Seminar: Domain-specific Hardware Architectures for Deep Neural Networks (5LP / 4LP, 2SE)

This seminar will be given in English. Course number in SS 2020: L.079.08002

News

Due to the current situation with the Corona virus SARS-CoV-2 and the corresponding measures of Paderborn University we will run this seminar until further notice fully in electronic form. The central platform for the seminar is this PANDA course. We will provide all further information via PANDA, in particular the seminar schedule, reading materials and assignments. During the originally planned weekly seminar slots, i.e., Thursdays from 14:15-15:45 hours, we will have PANDA chats to discuss any open issues and answer questions. The first PANDA chat will take place on 09.04.2020 at 14:15 hours.

Content of the Seminar

There are two laws, actually observations, that drove processor design and implementation in the last decades: Dennard scaling and Moore's law. Dennard scaling states that “The power density for a given silicon area remains constant when you increase the number of transistors." and ended around 2003/2004. Consequently, performance growth due to increasing clock speeds was no longer economical, and for large chips it is even not possible to switch on all transistors (“dark silicon” effect) due to the limited energy budget. Processor architectures moved away from more aggressive exploitation of instruction-level parallelism to other, more explicit forms of parallelism, such as data and thread-level parallelism, to turn the increasing number of transistors into more performance. However, more recently Moore's law, known as “The number of transistors per chip doubles every (12) 18 months.” is slowing down as well, resulting in a slower increase in the number of available transistors.

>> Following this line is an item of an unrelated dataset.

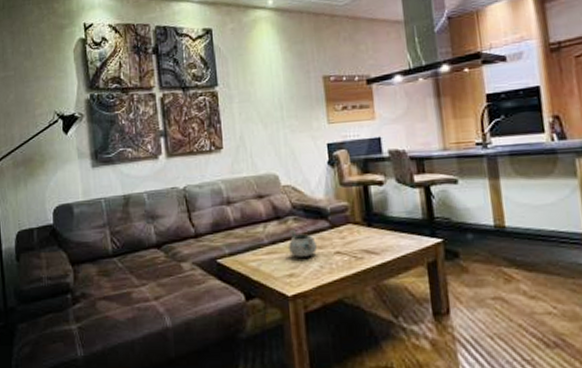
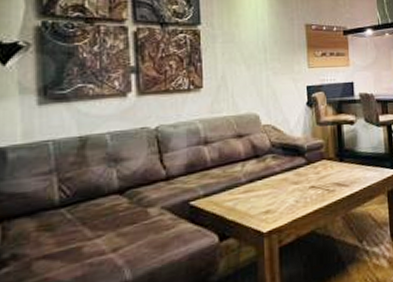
decorative bowl: present [289,230,317,257] -> none [266,167,293,194]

To still be able to increase performance and energy-efficiency, there is currently a strong interest in domain-specific architectures (DSA). These are programmable hardware architectures tailored to a specific application domain.

An important domain with a lot of commercial interst and pressing computation demands is deep neural networks (DNN). In this seminar, we will look at the main concepts for DSAs and then study a number of DSAs for DNNs, analyze which architectural techniques they employ and what level of programming support is available.